L’ICE, l’ufficio per l’immigrazione statunitense, ha stabilito il 7 luglio che il visto per gli studenti stranieri che frequentano corsi con sole lezioni online, con poche eccezioni, non sarà più valido. Questo, nel momento in cui le maggiori università hanno trasferito quasi tutte le attività su canali telematici a causa del coronavirus, coinvolgerebbe quasi tutti gli iscritti non americani, che non potrebbero restare nel Paese.
Tali restrizioni possono avere gravi effetti, essendo applicate proprio nel periodo dell’anno in cui avvengono le iscrizioni. I college statunitensi perderebbero decine di milioni di dollari.
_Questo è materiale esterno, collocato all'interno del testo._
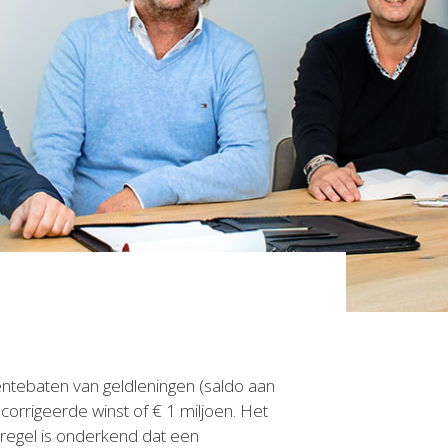
entebaten van geldleningen (saldo aan
orrigeerde winst of € 1 miljoen. Het
tregel is onderkend dat een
Coronavirus nelle università USA
Alcune università degli Stati Uniti hanno deciso di non riaprire per via dell’epidemia del Covid-19, che sta colpendo con particolare forza il Paese. Tuttavia, queste lo hanno fatto di loro iniziativa, mentre il governo centrale spinge per mandare avanti le attività come di norma. Secondo il Chronicle of Higher Education, l’8% degli istituti ha pianificato lezioni solo da remoto, il 60% prevede lezioni in presenza ed il 23% un modello ibrido, con un ulteriore 8,5% ancora incerto.
Governo contro università
L’impressione è che l’intento della Casa Bianca sia quello di far riaprire le porte degli atenei ad ogni costo, per non dare l’immagine di una nazione in difficoltà. Le reazioni sono state dure ed immediate. In prima linea Harvard ed il MIT hanno sporto denuncia contro l’amministrazione Trump, parlando della nuova direttiva come di un vero e proprio ricatto. Ulteriore scopo della nuova legge sembra essere proprio quello di ridurre il numero di studenti esteri negli USA, volontà espressa da alcuni membri dell’amministrazione Trump. Ciò comporterebbe, però, la rinuncia alle ingenti entrate legate ad iscrizione e frequenza negli atenei.
La Nafsa ha stimato che, in un anno, gli studenti stranieri negli Stati Uniti partecipano all’attività economica per 41 miliardi di dollari e sostengono circa mezzo milione di posti di lavoro.